Set specific charset on new OPL tables#745
Conversation
If our database defaults to the utf8 character set and we run OPL-update, it will fail creating tables. It fails because the primary key of the new tables is too large. This is because the primary key includes several VARCHAR columns, which are 3x in size if they are utf8. This commit changes the table creating queries to force the latin1 character set instead of using the database default. This allows the tables to be created and the OPL indexes loaded into the database.
|
As part of a broader localization effort we were going to try and move towards more utf8 encoding (see #712) with the idea that eventually WeBWorK and PG would support problems with non-latin character sets. Is there a way to fix this which supports utf8? In the WeBWorK database we manually set the key prefix to be 100 characters so that even in utf8 mode the prefix isn't too long. Are there varchar keys that are likely to be identical up to 100 characters? |
|
OPL-update dies specifically with this error: After adding some debugging, it's when it creates this table: It looks like it's the only table that creates a key of two |
|
Ok. We can definitely add code to limit the key prefix to 100 characters Would you be willing to implement this? I think its just changing KEY author (lastname, firstname) to KEY author (lastname(100), firstname(100)) instead of setting the table character set. On Thu, Sep 15, 2016 at 1:48 PM, Brian De Wolf notifications@github.com
|
|
I was thinking it might be simpler to store the author in a single author varchar(255), like OPL_textbook does. A good portion of the existing author data doesn't follow a standard name format (multiple people, "modified by", etc), so splitting the last word off to be lastname doesn't make much sense. To make sure this wouldn't break anything, I went looking for where this table gets used. Does this table actually get used anywhere? I can't find any references to it or its columns in webwork. Are there other projects that would use this data? Also, the character set should probably be forced on these tables to utf8 eventually, if that's the direction webwork is going.

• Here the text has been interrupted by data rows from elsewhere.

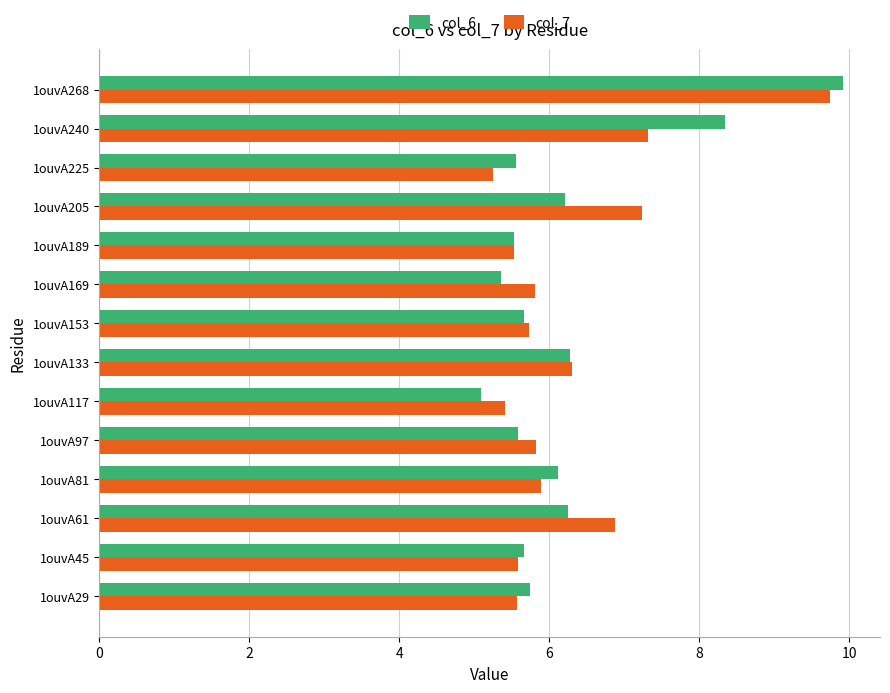

What is the greatest value displayed?

9.9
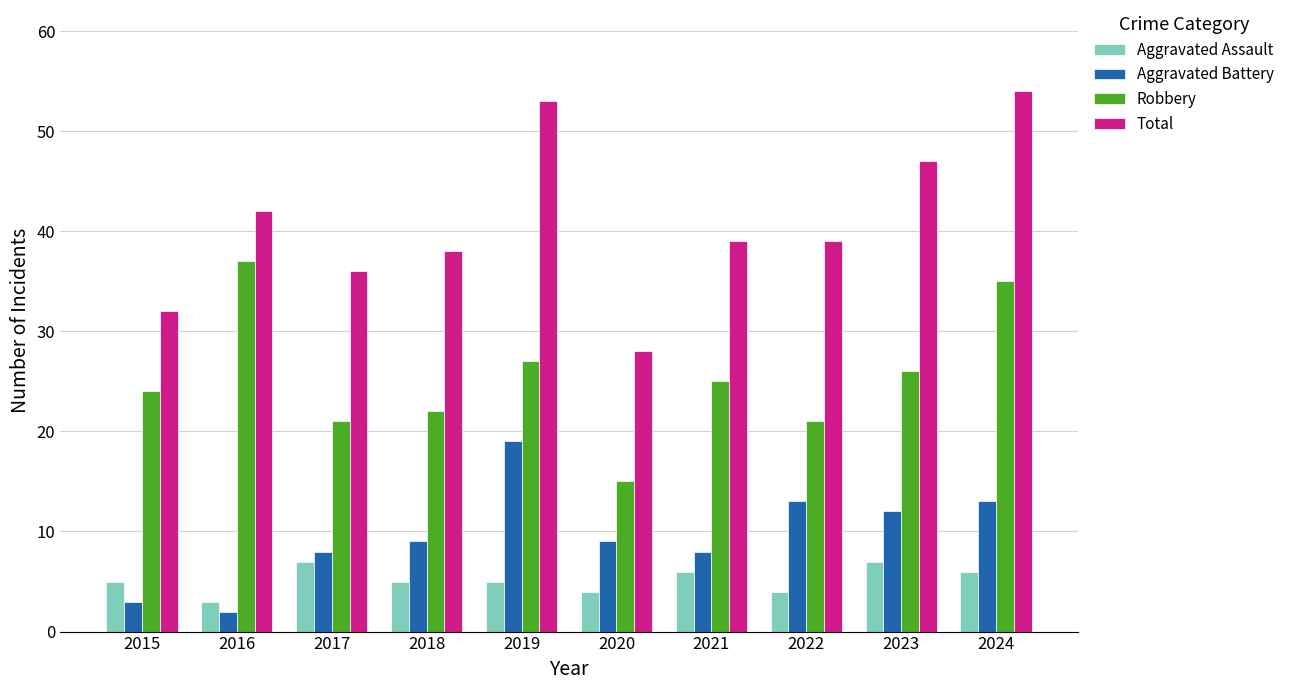

Which series changed the most between 2019 and 2024?

Robbery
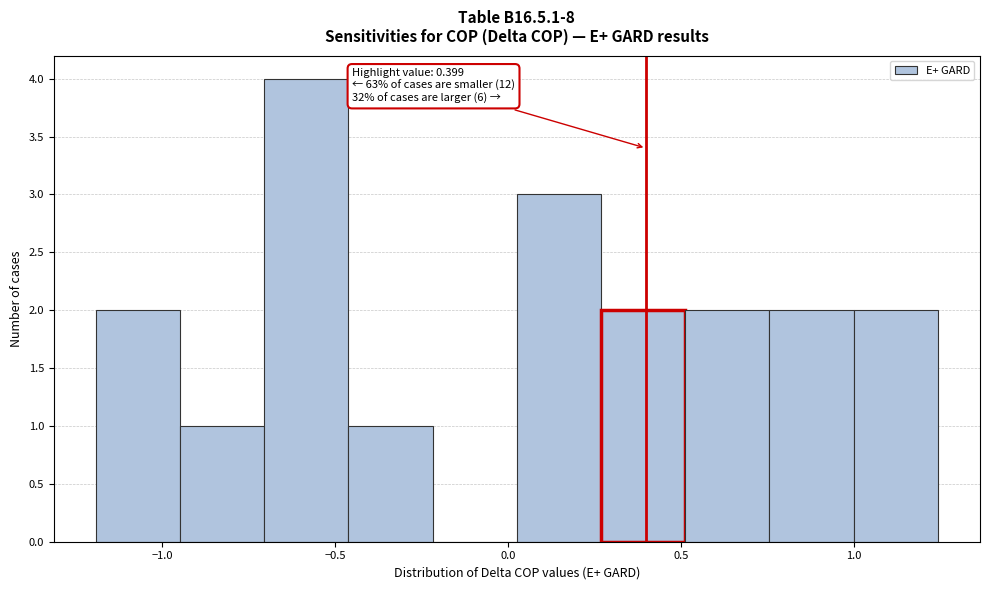

Over which range of the x-axis is the bar tallest?

-0.70 to -0.45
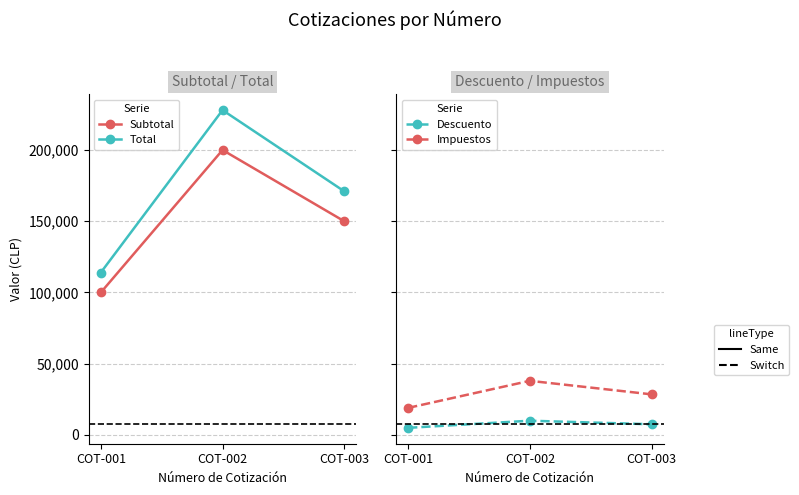

What is the maximum value shown in the chart?

228000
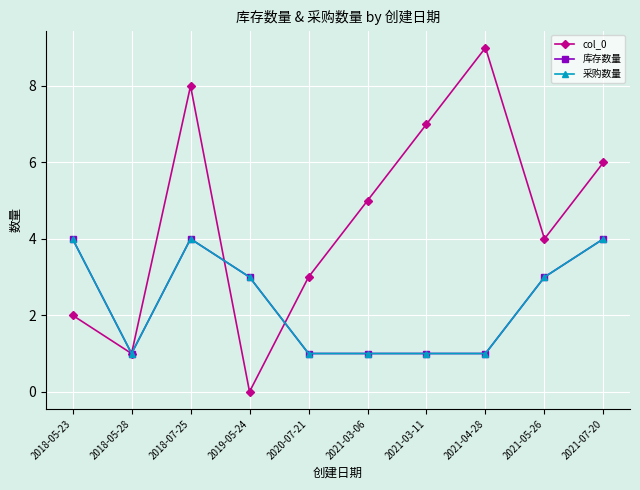

How many interior local peaks does the 库存数量 series have?

1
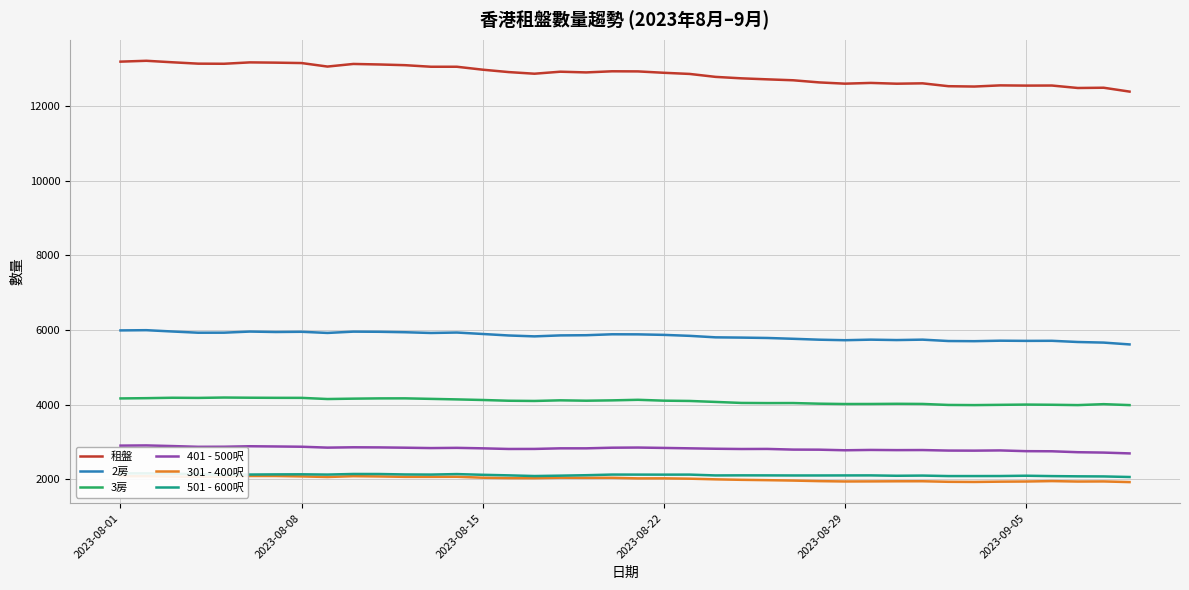

What is the minimum value for 301 - 400呎?

1919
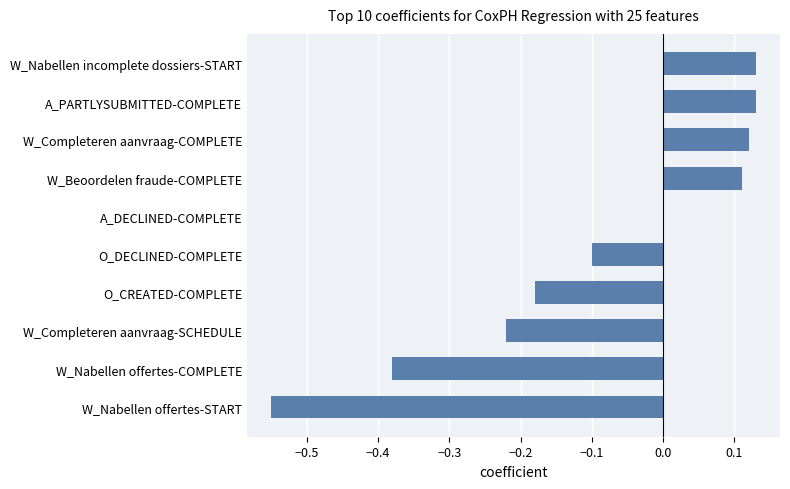

What is the sum of all values?

-0.9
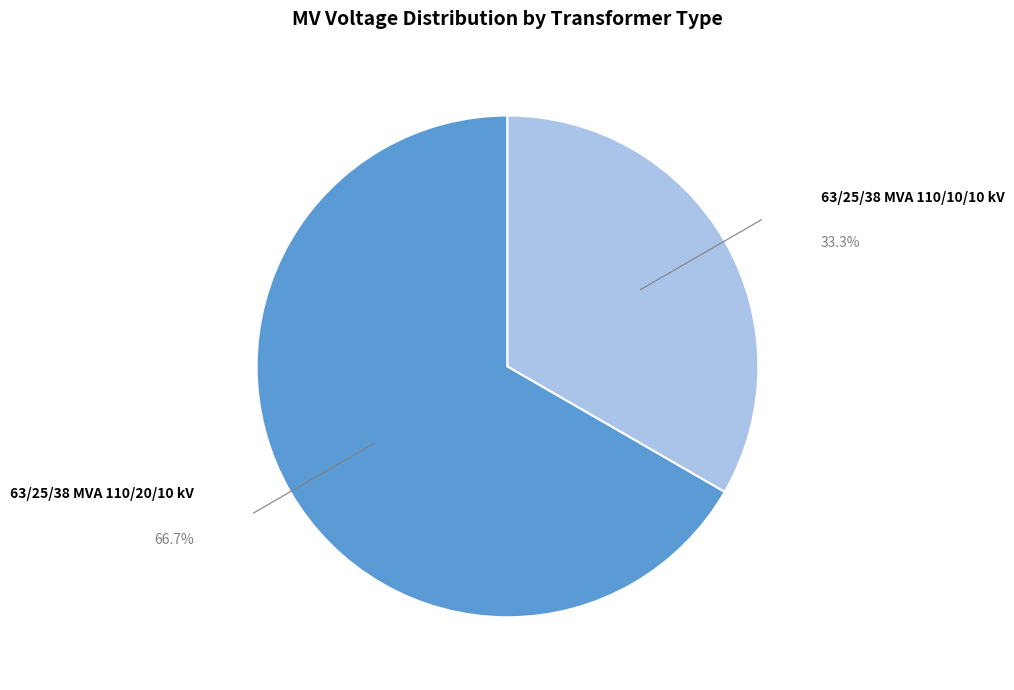

How many segments does this pie chart have?

2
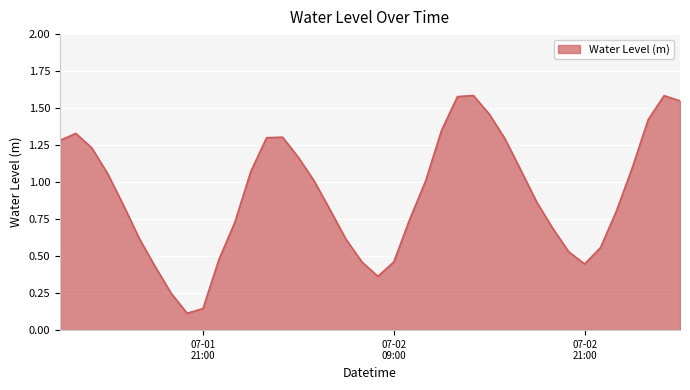

Which category has the highest value across all series?

2025-07-02 14:00:00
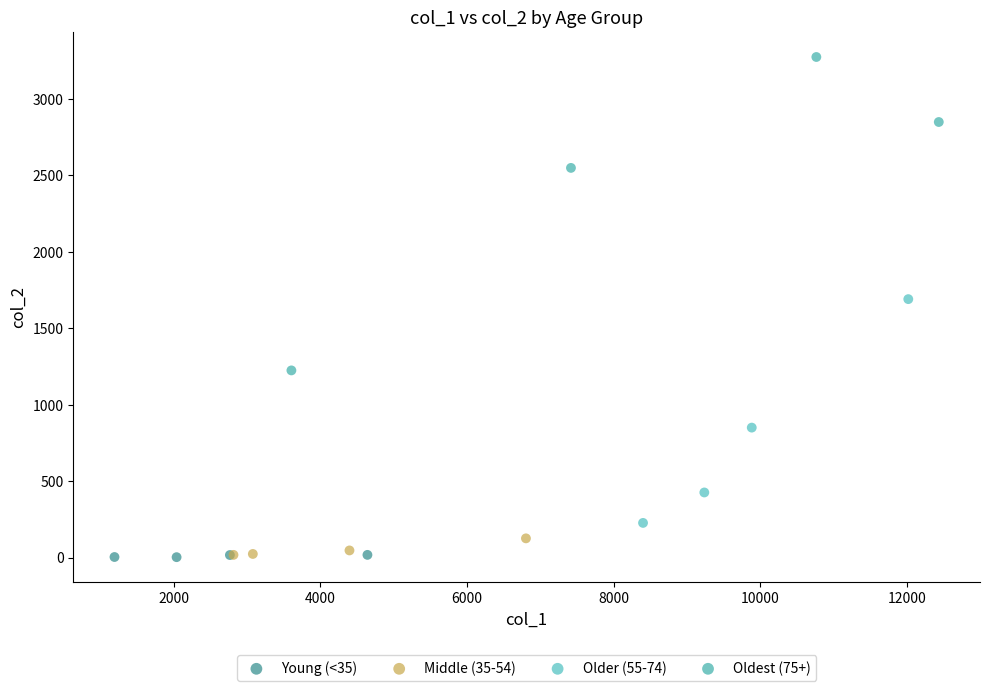

Which series has the largest Y range (max minus min)?

Oldest (75+)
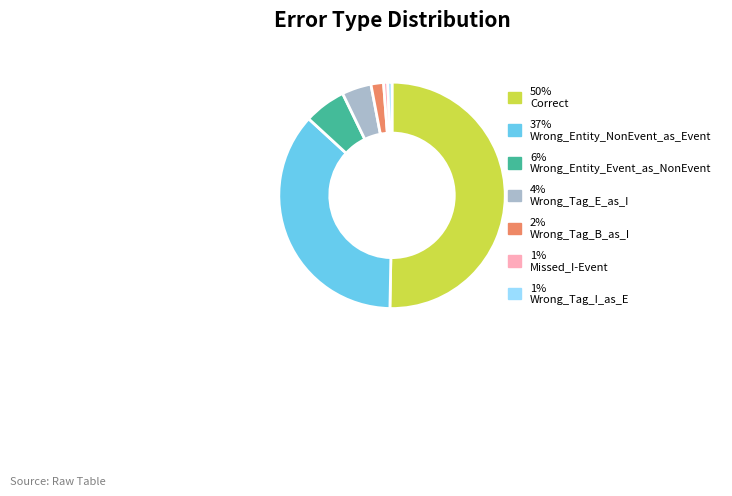

What is the majority slice?

50% Correct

Leaving it unset will take the DB's default. So, if OPL starts shipping in utf8, and someone's DB makes latin1 tables, they won't be able to load the OPL. I had this issue in openwebwork/webwork-open-problem-library#64, but in reverse: OPL contained non-utf8 characters and my DB made utf8 tables. |
|
There are several tags stored in the database which are not used in webwork, and author is one of them. For various reasons, those tags are wrong in many cases, and I don't think there is much demand for search by problem author, and favor dropping support for them completely. But, whenever I brought it up, someone would object, so they stay in this state of limbo. |
|
In the interests of resolving this for the time being at least I will impliment This doesn't resolve the fact that the formatting of author names is inconsistent and "first name" and "last name" may not mean much. Any objections? suggestions? |
|
Since it is unused, you can make it even smaller if you like. |
|
This issue is partially resolved by PR #778. I'll close this discussion for now. |
If our database defaults to the utf8 character set and we run OPL-update, it
will fail creating tables. It fails because the primary key of the new tables
is too large. This is because the primary key includes several VARCHAR
columns, which are 3x in size if they are utf8.
This commit changes the table creating queries to force the latin1 character
set instead of using the database default. This allows the tables to be
created and the OPL indexes loaded into the database.